Let’s go over the evictDisconnectedRoots function that was called inside of the injection function. We need to ensure we clean up global state since the injection function relies on it to keep duplication to a minimum. Our global state holds references to document nodes and shadow roots that may no longer exist in the DOM. We want these to get cleaned up so as to not leak memory. Thankfully, this is easy to iterate through and check because of the isConnected property on nodes.

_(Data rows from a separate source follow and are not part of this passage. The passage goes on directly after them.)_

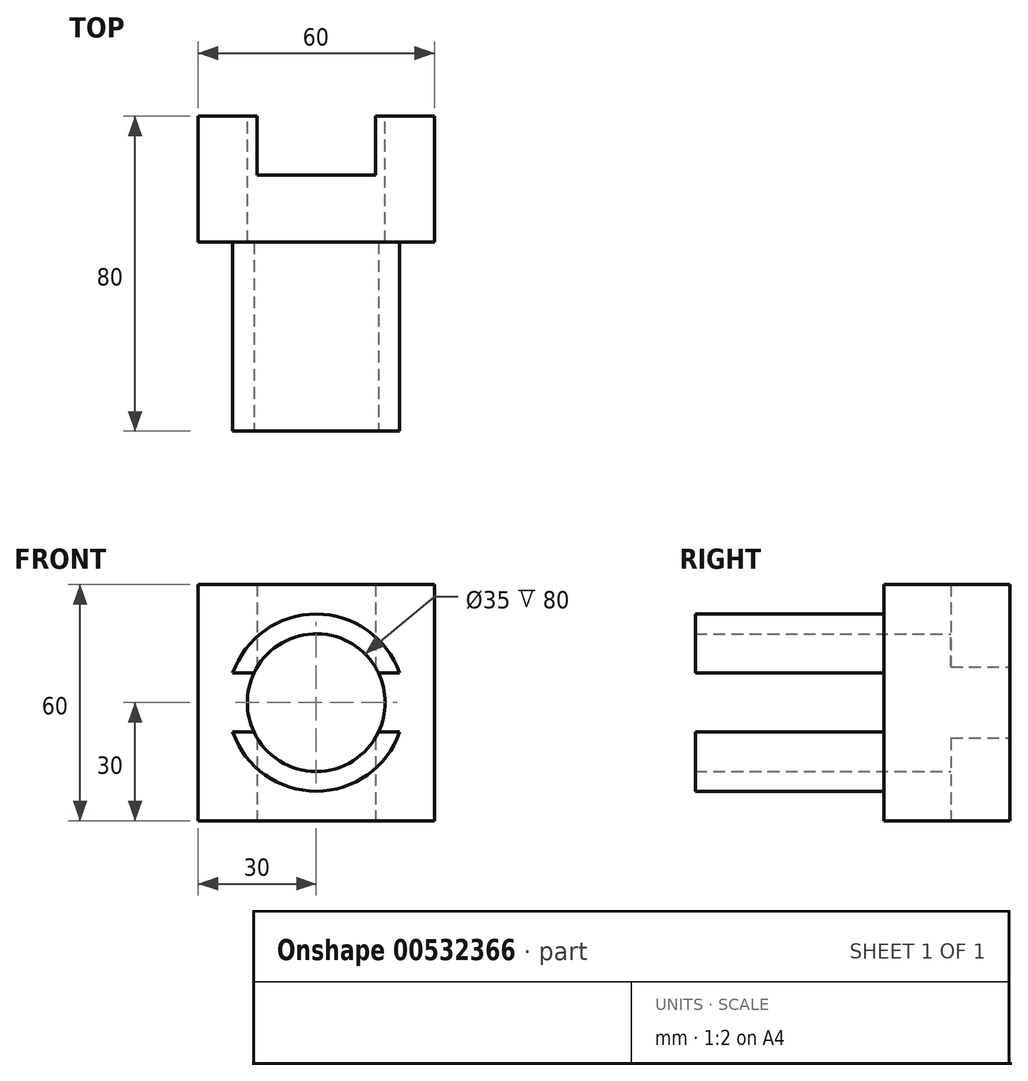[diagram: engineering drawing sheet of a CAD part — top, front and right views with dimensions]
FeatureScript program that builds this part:
annotation { "Feature Type Name" : "Feature", "Feature Type Description" : "" }
export const myFeature = defineFeature(function(context is Context, id is Id, definition is map)
    precondition{}
    {
        {
            var Q0;
            Q0=qCreatedBy(makeId("Front.planeOp"),FACE);
            var sketch = newSketch(context, id + "F0", { "sketchPlane" : qUnion([Q0])});
            skCircle(sketch, "E0", {"center": v(0, 0) * mm, "radius": 22.5 * mm});
            skCircle(sketch, "E1", {"center": v(0, 0) * mm, "radius": 17.5 * mm});
            skSolve(sketch);
        }
        {
            var Q0;
            Q0=makeQuery(id+"F0.imprint","IMPRINT",FACE,{"disambiguationData":[TD([[makeQuery(id+"F0.imprint","IMPRINT",EDGE,{"derivedFrom":sQuery(id+"F0.wireOp",EDGE,"E0")}),1.0]])]});
            extrude(context, id + "F1", {"entities" : qUnion([Q0]), "depth" : (80 - 32) * mm, "offsetDistance" : 25 * mm});
        }
        {
            var Q0;
            Q0=makeQuery(id+"F1.opExtrude","CAP_FACE",FACE,{"disambiguationData":[OSD([sQuery(id+"F0.wireOp",EDGE,"E0"),sQuery(id+"F0.wireOp",EDGE,"E1")])],"isStart":true});
            var sketch = newSketch(context, id + "F2", { "sketchPlane" : qUnion([Q0])});
            skLineSegment(sketch, "E2.bottom", {"start": v(30, 30) * mm, "end": v(-30, 30) * mm});
            skLineSegment(sketch, "E2.top", {"start": v(30, -30) * mm, "end": v(-30, -30) * mm});
            skLineSegment(sketch, "E2.left", {"start": v(30, 30) * mm, "end": v(30, -30) * mm});
            skLineSegment(sketch, "E2.right", {"start": v(-30, 30) * mm, "end": v(-30, -30) * mm});
            skPoint(sketch, "E2.middle", {"position": v(0, 0) * mm});
            skSolve(sketch);
        }
        {
            var Q0;
            Q0=makeQuery(id+"F2.imprint","IMPRINT",FACE,{"disambiguationData":[TD([[makeQuery(id+"F2.imprint","IMPRINT",EDGE,{"derivedFrom":sQuery(id+"F2.wireOp",EDGE,"E2.bottom")}),1.0]])]});
            var Q1;
            Q1=makeQuery(id+"F2.imprint","IMPRINT",FACE,{"disambiguationData":[TD([[makeQuery(id+"F2.imprint","IMPRINT",EDGE,{"derivedFrom":makeQuery(id+"F1.opExtrude","CAP_EDGE",EDGE,{"disambiguationData":[OSD([sQuery(id+"F0.wireOp",EDGE,"E0")])],"isStart":true})}),-1.0]])]});
            extrude(context, id + "F3", {"entities" : qUnion([Q0, Q1]), "operationType" : NewBodyOperationType.ADD, "depth" : 32 * mm, "offsetDistance" : 25 * mm});
        }
        {
            var Q0;
            Q0=makeQuery(id+"F3.opExtrude","SWEPT_FACE",FACE,{"disambiguationData":[OSD([sQuery(id+"F2.wireOp",EDGE,"E2.top")])]});
            var sketch = newSketch(context, id + "F4", { "sketchPlane" : qUnion([Q0])});
            skLineSegment(sketch, "E3", {"start": v(0, 0) * mm, "end": v(0, -32) * mm, "construction": true});
            skLineSegment(sketch, "E4.bottom", {"start": v(-15, -32) * mm, "end": v(15, -32) * mm});
            skLineSegment(sketch, "E4.top", {"start": v(-15, -17) * mm, "end": v(15, -17) * mm});
            skLineSegment(sketch, "E4.left", {"start": v(-15, -32) * mm, "end": v(-15, -17) * mm});
            skLineSegment(sketch, "E4.right", {"start": v(15, -32) * mm, "end": v(15, -17) * mm});
            skSolve(sketch);
        }
        {
            var Q0;
            Q0=makeQuery(id+"F4.imprint","IMPRINT",FACE,{"disambiguationData":[TD([[makeQuery(id+"F4.imprint","IMPRINT",EDGE,{"derivedFrom":sQuery(id+"F4.wireOp",EDGE,"E4.bottom")}),1.0]])]});
            extrude(context, id + "F5", {"entities" : qUnion([Q0]), "operationType" : NewBodyOperationType.REMOVE, "endBound" : BoundingType.THROUGH_ALL, "oppositeDirection" : true, "depth" : 25 * mm, "offsetDistance" : 25 * mm});
        }
        {
            var Q0;
            Q0=makeQuery(id+"F1.opExtrude","CAP_FACE",FACE,{"disambiguationData":[OSD([sQuery(id+"F0.wireOp",EDGE,"E0"),sQuery(id+"F0.wireOp",EDGE,"E1")])],"isStart":false});
            var sketch = newSketch(context, id + "F6", { "sketchPlane" : qUnion([Q0])});
            skLineSegment(sketch, "E5", {"start": v(-22.5, 0) * mm, "end": v(22.5, 0) * mm, "construction": true});
            skLineSegment(sketch, "E6", {"start": v(0, -22.5) * mm, "end": v(0, 22.5) * mm, "construction": true});
            skLineSegment(sketch, "E7", {"start": v(-21.21, -7.5) * mm, "end": v(21.21, -7.5) * mm});
            skLineSegment(sketch, "E8", {"start": v(-21.21, 7.5) * mm, "end": v(21.21, 7.5) * mm});
            skSolve(sketch);
        }
        {
            var Q0;
            {var subQ0=sQuery(id+"F6.wireOp",EDGE,"E7");var subQ1=makeQuery(id+"F1.opExtrude","CAP_EDGE",EDGE,{"disambiguationData":[OSD([sQuery(id+"F0.wireOp",EDGE,"E0")])],"isStart":false});var subQ2=makeQuery(id+"F6.imprint","INTERSECT",VERTEX,{"disambiguationData":[OD(0.0)],"derivedFrom":[subQ1,subQ0]});Q0=makeQuery(id+"F6.imprint","IMPRINT",FACE,{"disambiguationData":[TD([[makeQuery(id+"F6.imprint","IMPRINT",EDGE,{"disambiguationData":[TD([[subQ2,-1.0]])],"derivedFrom":subQ0}),1.0]])]});}
            var Q1;
            {var subQ0=sQuery(id+"F6.wireOp",EDGE,"E7");var subQ1=makeQuery(id+"F1.opExtrude","CAP_EDGE",EDGE,{"disambiguationData":[OSD([sQuery(id+"F0.wireOp",EDGE,"E0")])],"isStart":false});var subQ2=makeQuery(id+"F6.imprint","INTERSECT",VERTEX,{"disambiguationData":[OD(1.0)],"derivedFrom":[subQ1,subQ0]});Q1=makeQuery(id+"F6.imprint","IMPRINT",FACE,{"disambiguationData":[TD([[makeQuery(id+"F6.imprint","IMPRINT",EDGE,{"disambiguationData":[TD([[subQ2,1.0]])],"derivedFrom":subQ0}),1.0]])]});}
            var Q2;
            Q2=makeQuery(id+"F3.opExtrude","CAP_FACE",FACE,{"disambiguationData":[OSD([sQuery(id+"F0.wireOp",EDGE,"E1"),sQuery(id+"F2.wireOp",EDGE,"E2.bottom"),sQuery(id+"F2.wireOp",EDGE,"E2.top"),sQuery(id+"F2.wireOp",EDGE,"E2.left"),sQuery(id+"F2.wireOp",EDGE,"E2.right")])],"isStart":true});
            extrude(context, id + "F7", {"entities" : qUnion([Q0, Q1]), "operationType" : NewBodyOperationType.REMOVE, "endBound" : BoundingType.UP_TO_SURFACE, "oppositeDirection" : true, "depth" : 25 * mm, "endBoundEntityFace" : qUnion([Q2]), "offsetDistance" : 25 * mm});
        }
    });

function evictDisconnectedRoots() {
  Object.entries(documentStylesheets).forEach(([id, roots]) => {
    documentStylesheets[id] = roots.filter(root => root.isConnected);
  });
}

Now we need to get our Lit component to use our new style injection function. This can be done by modifying our LightElement component, and having it iterate over its statically defined stylesheets and inject them. Since our injection function contains the de-duplication logic itself, we don’t need to concern ourselves with that here.

import { CSSResult, LitElement } from 'lit';
import { customElement } from 'lit/decorators.js';
import { injectSharedStylesheet } from './style-injector.js';

export interface SharedStylesheet {
  id: string;
  content: CSSResult;
}

@customElement('light-element')
export class LightElement extends LitElement {
  static sharedStyles: SharedStylesheet[] = [];

  connectedCallback() {
    const { sharedStyles } = this.constructor as any;
    if (sharedStyles) {
      sharedStyles.forEach((stylesheet: SharedStylesheet) => {
        injectSharedStylesheet(
          this,
          stylesheet.id,
          stylesheet.content.toString()
        );
      });
    }

    super.connectedCallback();
  }

  createRenderRoot(): ShadowRoot | this {
    return this;
  }
}

With all that you should be able to get an autocompletable form just like the previous example. The full example using the adopted stylesheets approach can be found here.

Conclusion

I hope this article was helpful for helping you figure out how to implement autofillable forms in Lit. Both examples can be viewed in our blog demos repository. The example using basic style tags can be found here, and the one using adopted stylesheets can be found here.